» **给定文本**:
□ □ □
Puzzled Elena

Time Limit: 5000/2500 MS (Java/Others)    Memory Limit: 131072/131072 K (Java/Others)
Total Submission(s): 1247    Accepted Submission(s): 370

Problem Description

Since
both Stefan and Damon fell in love with Elena, and it was really
difficult for her to choose. Bonnie, her best friend, suggested her to
throw a question to them, and she would choose the one who can solve it.

Suppose there is a tree with n vertices and n - 1 edges, and there is a value at each vertex. The root is vertex 1. Then for each vertex, could you tell me how many vertices of its subtree can be said to be co-prime with itself?
NOTES: Two vertices are said to be co-prime if their values‘ GCD (greatest common divisor) equals 1.

Input

There are multiply tests (no more than 8).
For each test, the first line has a number n (1≤n≤105), after that has n−1 lines, each line has two numbers a and b (1≤a,b≤n), representing that vertex a is connect with vertex b. Then the next line has n numbers, the ith number indicates the value of the ith vertex. Values of vertices are not less than 1 and not more than 105.

Output

For
each test, at first, please output "Case #k: ", k is the number of
test. Then, please output one line with n numbers (separated by spaces),
representing the answer of each vertex.
□ □ □
» **数据节选**:
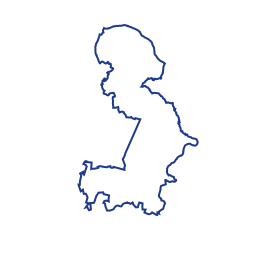 Guaranda, Sucre, Colombia, rotated 298°
{"feature_id": "7082276B46316322938304", "entity_name": "Guaranda", "entity_type": "district", "adm_level": 2, "iso_a3": "COL", "parent_name": "Colombia", "parent_adm1": "Sucre", "projection": "albers", "projection_center": [-74.667, 8.394], "detail": "fine", "context": "isolated", "style": "outline", "palette": "blue", "viewbox_px": 256, "rotation_deg": 298, "n_neighbors": 0, "source": "geoboundaries", "source_scale": "gbopen_adm2", "svg_char_len": 5903}
<svg xmlns="http://www.w3.org/2000/svg" viewBox="0 0 256 256"><g transform="rotate(298 128 128)"><path d="M197.3,59.0L195.4,59.6L190.9,60.3L187.1,60.3L185.9,60.8L184.2,61.1L182.6,62.1L181.0,62.9L179.2,63.9L177.8,65.3L177.6,66.1L177.1,66.2L174.9,69.1L172.7,71.4L171.9,72.8L172.1,73.0L173.4,73.2L174.4,73.8L174.7,74.5L174.4,77.8L174.7,78.4L175.4,78.8L176.9,79.2L176.7,79.9L175.8,80.6L175.7,81.3L176.3,81.7L176.4,83.5L176.3,83.3L175.8,83.1L175.2,83.6L173.5,84.1L173.4,84.5L173.7,86.2L173.5,86.9L173.3,87.1L172.4,87.0L170.4,86.4L167.9,84.3L167.0,85.4L166.4,85.7L166.3,85.4L167.5,83.9L167.1,83.7L166.9,83.9L167.0,84.2L166.8,84.6L166.1,85.3L164.8,85.5L162.5,86.6L161.4,86.5L160.7,85.6L160.2,85.7L160.5,85.1L159.6,85.1L160.3,83.9L160.0,83.8L160.0,84.2L159.1,84.3L159.3,84.6L159.2,85.2L159.3,85.4L159.3,85.8L158.4,85.3L157.7,83.4L156.9,83.9L155.9,83.9L154.9,85.1L154.7,85.0L153.9,84.0L153.5,84.1L153.0,85.4L151.6,86.2L150.8,87.1L150.0,88.7L149.9,89.8L148.5,89.6L147.0,90.4L147.5,92.9L147.2,94.0L147.4,95.0L148.7,95.7L149.5,95.4L149.9,95.6L151.0,96.8L151.5,97.9L152.2,98.4L152.3,98.9L150.1,101.6L149.3,101.5L148.4,100.2L147.7,100.3L146.4,100.9L144.9,102.1L142.5,103.1L140.1,104.9L138.9,105.4L140.1,107.6L141.9,109.5L140.3,110.7L139.4,110.9L137.7,113.2L138.6,114.0L139.3,114.4L140.0,116.1L139.9,117.0L139.3,117.1L138.5,119.7L137.3,120.8L137.1,121.6L136.8,121.7L138.2,124.9L139.2,125.6L138.8,126.6L138.7,128.2L139.0,129.9L140.1,129.9L141.4,134.8L104.5,137.5L100.9,138.2L98.0,138.0L93.4,143.1L91.2,143.4L89.4,144.5L86.9,133.5L86.2,133.7L85.9,133.5L85.1,132.1L85.1,130.9L86.0,130.3L84.4,128.3L83.8,128.3L83.2,127.2L82.4,125.2L81.2,121.2L79.5,119.6L78.9,120.4L78.5,120.1L76.3,117.5L74.9,114.9L74.6,114.7L80.4,112.1L78.7,107.7L79.2,107.1L79.1,106.6L78.2,106.9L77.9,105.6L75.3,105.6L75.5,106.7L75.4,108.2L74.7,109.6L66.1,111.1L66.5,109.3L68.0,108.8L65.4,107.1L64.2,108.8L63.4,109.3L58.6,110.5L55.2,112.1L54.8,110.9L54.4,111.2L49.9,116.0L50.9,116.6L51.1,116.5L52.4,117.1L49.1,119.9L50.2,121.7L47.7,124.9L42.5,126.0L43.1,128.7L42.1,128.9L40.8,128.3L38.1,128.0L39.1,128.9L37.1,132.2L38.6,133.5L44.1,130.0L44.3,130.7L44.8,131.1L45.2,132.1L45.8,132.9L46.5,133.1L52.8,132.0L57.0,132.3L59.5,136.3L58.2,137.7L59.6,142.9L57.4,143.8L56.1,144.2L54.1,145.5L53.8,142.9L52.4,141.4L50.4,141.4L50.5,143.1L48.1,145.0L45.3,148.3L46.4,150.6L48.8,152.8L50.0,153.5L51.3,153.4L52.2,153.6L53.7,154.2L54.5,154.9L55.0,156.2L55.3,158.3L55.7,158.9L56.3,159.1L57.9,159.1L58.9,159.4L60.9,161.3L61.1,161.5L60.8,161.5L61.5,162.5L62.2,164.1L62.1,165.7L64.4,167.1L64.0,167.7L63.3,168.0L61.6,172.1L62.7,173.9L63.4,173.6L67.5,173.0L68.3,176.2L64.9,177.8L62.9,179.1L64.2,181.8L63.2,182.0L61.4,182.0L61.0,182.4L61.3,183.0L61.4,186.1L62.0,187.4L62.8,188.2L64.1,188.8L64.8,188.9L64.6,193.8L64.9,194.6L67.1,193.7L67.1,195.6L68.4,194.4L71.8,196.1L73.0,197.0L76.8,196.2L78.9,196.1L79.2,195.8L80.2,194.0L80.2,193.3L79.8,191.7L80.1,191.6L80.2,191.0L81.1,190.5L81.7,188.1L82.7,187.1L84.6,186.5L86.0,186.3L88.9,185.6L90.4,184.8L92.4,184.4L96.0,187.8L100.1,184.9L99.8,185.4L99.9,186.4L99.6,187.8L99.9,188.7L99.7,189.7L99.8,190.2L102.0,192.3L102.1,193.9L102.8,194.7L103.2,195.0L104.4,195.1L104.7,194.9L104.5,194.2L104.7,192.9L105.2,192.3L105.6,192.2L106.2,191.6L106.1,189.9L105.8,189.3L106.2,187.7L105.7,186.5L105.2,186.1L105.9,185.2L105.9,184.7L107.3,183.1L109.5,182.2L110.4,181.6L112.8,181.4L114.3,181.9L115.2,182.6L117.2,182.9L117.8,183.3L118.7,184.4L119.3,184.7L121.0,185.1L122.8,185.1L123.6,185.6L124.9,185.5L126.0,185.8L127.6,187.0L128.3,187.2L128.5,187.8L128.9,188.0L129.0,188.3L129.9,188.6L131.9,188.5L132.5,188.1L133.0,188.1L133.2,187.7L134.6,187.5L135.5,186.9L139.4,186.6L141.1,187.6L141.9,188.3L143.2,190.0L143.0,192.8L143.5,193.8L143.5,194.8L144.3,196.0L145.5,196.5L147.8,196.4L149.3,195.1L150.1,193.9L150.2,193.0L150.0,192.1L149.5,190.9L149.1,189.2L149.4,187.8L149.0,186.4L148.8,185.0L149.4,183.7L149.9,183.6L150.0,183.3L149.5,182.6L149.0,182.2L149.4,182.0L149.8,181.4L149.8,181.2L149.4,181.1L149.3,180.8L149.3,180.1L149.5,179.0L149.9,178.4L149.9,177.7L150.3,177.5L150.2,177.1L150.5,177.1L150.3,176.7L150.5,176.3L150.4,175.8L151.8,175.0L153.2,173.8L153.8,172.6L154.7,172.2L154.8,171.9L155.2,171.3L155.7,170.4L156.2,170.8L156.5,170.4L156.6,170.7L157.1,171.0L157.4,170.4L157.9,170.2L158.0,169.7L158.8,169.7L158.8,169.4L159.3,169.2L160.1,168.4L160.6,168.3L162.1,166.4L162.2,165.0L162.9,164.5L163.3,163.9L163.9,163.7L164.0,163.3L165.1,161.8L165.3,161.4L165.2,160.9L165.6,160.2L165.9,160.1L166.4,160.8L167.1,160.8L167.1,159.5L167.9,158.8L168.5,157.5L169.4,156.9L170.0,156.1L170.8,156.1L171.1,155.9L171.1,155.5L170.4,154.9L169.6,153.2L169.5,151.5L168.7,150.8L168.2,149.7L168.9,149.3L169.0,148.8L170.5,146.9L170.7,146.2L170.5,145.3L171.7,143.7L171.8,142.6L171.6,142.0L172.1,141.5L172.2,140.3L172.8,139.6L173.0,138.9L171.5,134.9L169.9,133.1L170.5,132.3L170.5,131.3L171.2,130.4L171.6,129.2L172.1,129.2L172.3,128.9L172.4,128.2L173.0,126.7L172.8,124.9L173.2,123.9L172.9,122.9L171.3,121.6L170.8,120.5L172.1,120.7L173.0,120.4L174.8,120.3L176.0,121.3L178.0,121.5L178.9,122.1L180.6,122.2L181.3,122.5L181.0,123.4L183.1,125.3L183.2,125.6L183.1,126.0L182.1,127.0L182.0,127.3L182.1,127.8L182.4,128.4L182.7,128.5L183.3,127.9L183.7,128.0L184.2,128.8L184.4,130.0L185.6,131.5L187.3,132.9L187.3,133.3L187.1,133.8L187.9,133.8L188.6,132.9L192.6,133.0L193.1,132.6L193.5,132.7L199.0,130.5L202.2,130.3L202.2,129.4L202.4,129.3L202.6,127.6L202.4,125.4L202.6,124.3L203.3,121.7L204.8,119.1L205.4,117.5L206.2,116.5L210.5,113.7L211.3,113.0L212.6,111.0L214.6,109.0L215.2,107.7L216.0,104.2L215.9,100.0L216.1,98.9L216.1,96.7L218.4,93.3L218.4,92.5L218.8,91.8L218.9,90.8L218.8,87.1L218.5,85.4L218.5,83.5L217.8,79.9L218.1,79.8L217.3,76.8L217.3,76.5L214.9,73.8L214.5,72.7L213.4,71.4L212.7,69.8L211.2,68.1L211.1,67.6L207.1,64.4L207.0,64.0L206.1,63.3L205.0,61.0L205.0,59.9L202.3,60.1L200.8,61.5L199.8,60.8L198.0,60.8L197.7,60.5L197.3,59.0Z" fill="none" stroke="#1e3a8a" stroke-width="2"/></g></svg>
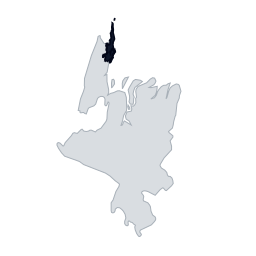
□ □ □
» **待办任务**:
请列出这道树上互质计数题目中出现的所有人名。 上面的数据是一份独立的材料，与给定文本无关。

» **本题答案**:
Elena、Stefan、Damon、Bonnie